Many of the guests tried to stop Guido from carrying out this punishment, so he explained to them what he had told Nastagio the week before. Eventually the ghostly couple rushed off again, and the guests talked avidly about what they had witnessed. But the person who was most affected by the spectacle was the cruel woman who Nastagio loved, who had perhaps already put herself in the position of the dead woman.
Nastagio’s plan paid off: the woman he loved soon sent him a servant to inform him that she would do anything he desired. She quickly consented to marriage, and they were wedded the following Sunday.
One perhaps unintended consequence of Nastagio’s breakfast demonstration was that, for some time to come, the women of Ravenna were so frightened of what could happen to them, that they were much more favourably responsive to the approaches of men.

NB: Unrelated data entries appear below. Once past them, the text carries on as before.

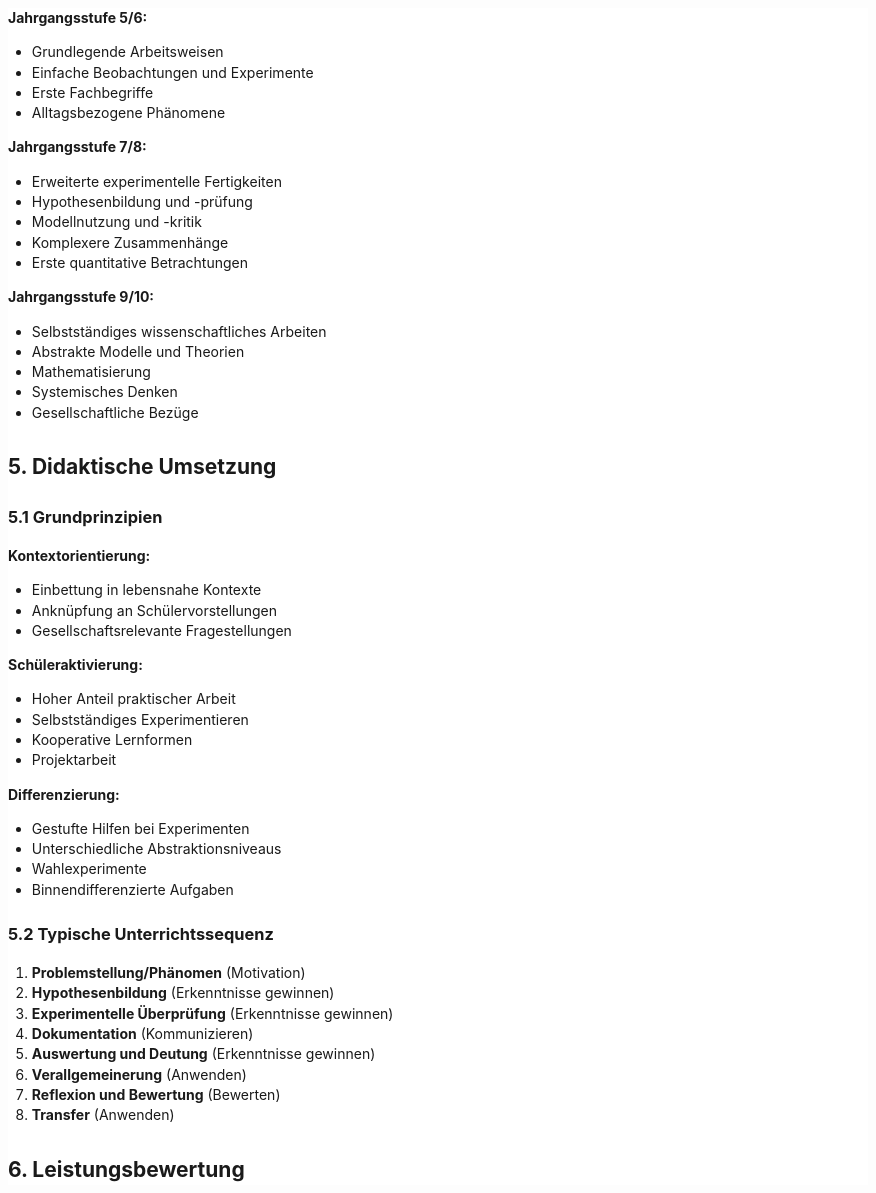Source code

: **Jahrgangsstufe 5/6:**
- Grundlegende Arbeitsweisen
- Einfache Beobachtungen und Experimente  
- Erste Fachbegriffe
- Alltagsbezogene Phänomene

**Jahrgangsstufe 7/8:**
- Erweiterte experimentelle Fertigkeiten
- Hypothesenbildung und -prüfung
- Modellnutzung und -kritik
- Komplexere Zusammenhänge
- Erste quantitative Betrachtungen

**Jahrgangsstufe 9/10:**
- Selbstständiges wissenschaftliches Arbeiten
- Abstrakte Modelle und Theorien
- Mathematisierung
- Systemisches Denken
- Gesellschaftliche Bezüge

## 5. Didaktische Umsetzung

### 5.1 Grundprinzipien

**Kontextorientierung:**
- Einbettung in lebensnahe Kontexte
- Anknüpfung an Schülervorstellungen
- Gesellschaftsrelevante Fragestellungen

**Schüleraktivierung:**
- Hoher Anteil praktischer Arbeit
- Selbstständiges Experimentieren
- Kooperative Lernformen
- Projektarbeit

**Differenzierung:**
- Gestufte Hilfen bei Experimenten
- Unterschiedliche Abstraktionsniveaus
- Wahlexperimente
- Binnendifferenzierte Aufgaben

### 5.2 Typische Unterrichtssequenz

1. **Problemstellung/Phänomen** (Motivation)
2. **Hypothesenbildung** (Erkenntnisse gewinnen)
3. **Experimentelle Überprüfung** (Erkenntnisse gewinnen)
4. **Dokumentation** (Kommunizieren)
5. **Auswertung und Deutung** (Erkenntnisse gewinnen)
6. **Verallgemeinerung** (Anwenden)
7. **Reflexion und Bewertung** (Bewerten)
8. **Transfer** (Anwenden)

## 6. Leistungsbewertung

The title page of this story in this illustrated manuscript copy of the Decameron from the fifteenth century features a small reminder of the grim human hunt scene at its head.
This gruesome story and ingenious reversal of conventional Christian values became popular and well-known through the fifteenth century, sufficient for it to be depicted in four tempera panels given on the occasion of the arranged marriage of Gianozzo Pucci and Lucretia Bini in 1483. The couple were particularly fortunate, in that one of those who made the arrangement, and who had this gift made for them, was Lorenzo de’ Medici, ‘the Magnificent’, who was also Botticelli’s patron at the time, and the ruler of the Florentine Republic.
The first panel shows two figures of Nastagio, at the left, in the pine wood, with the naked woman running towards him, a mastiff ainking its teeth into her buttock. Behind them, at the right, is Guido, his sword in hand ready to kill the woman when he catches her. In the distance is a coastal landscape intended to locate this near Ravenna, which is close to the Adriatic, although I think that this is idealised rather than representative.
Botticelli continues to tell the story using multiplex (‘continuous’) narrative in the second painting. The dead Guido has now caught the dead woman, killed her with his rapier, and with her lying on her face, he is cutting her back open to remove her cold heart. His dogs are already eating her organs at the right, and Nastagio is visibly distressed at the left.
Behind that composite scene is an earlier scene of Guido and his dogs still in pursuit of the woman, which precedes the image of the first painting in the series.
In the third painting, Botticelli shows the breakfast banquet a week later, with the dead woman being attacked by Guido’s dogs, and Guido himself about to catch and kill her, in front of Nastagio’s guests.
Nastagio’s love is sitting at the table on the left, from which all the women are rising in distress at the sight, spilling their food in front of them.
The fourth and final panel shows Nastagio’s wedding, the bride and her women sitting to the left, and the men to the right, in formal symmetry. The groom is sat on the other side of the same table as the bride.
Botticelli’s series seems to have been quite celebrated, and not too long afterwards, Ghirlandaio, another Florentine master, was asked to paint not copies, but in the manner of Botticelli’s series. Two have survived, and are now both in the US.
Ghirlandaio’s first panel, now in the Brooklyn Museum, is based on Botticelli’s first, with the addition of an extra scene to its multiplex narrative. Up in the right, he adds the scene from Botticelli’s second panel, showing Guido cutting out the dead woman’s heart through her back.
Ghirlandaio’s second panel shows an almost identical breakfast banquet to that in Botticelli’s third panel. This is now in the Philadelphia Museum of Art. I don’t know whether Ghirlandaio’s series extended to a third, completing the story with the marriage feast of Nastagio.
Boccaccio’s strange tale, twisted from source material by Dante, resulted in even more curious paintings. Today we might be only to happy to watch it in a horror movie, but seeing it come to life in a series of panels as a wedding gift? That has to be late Middle Ages.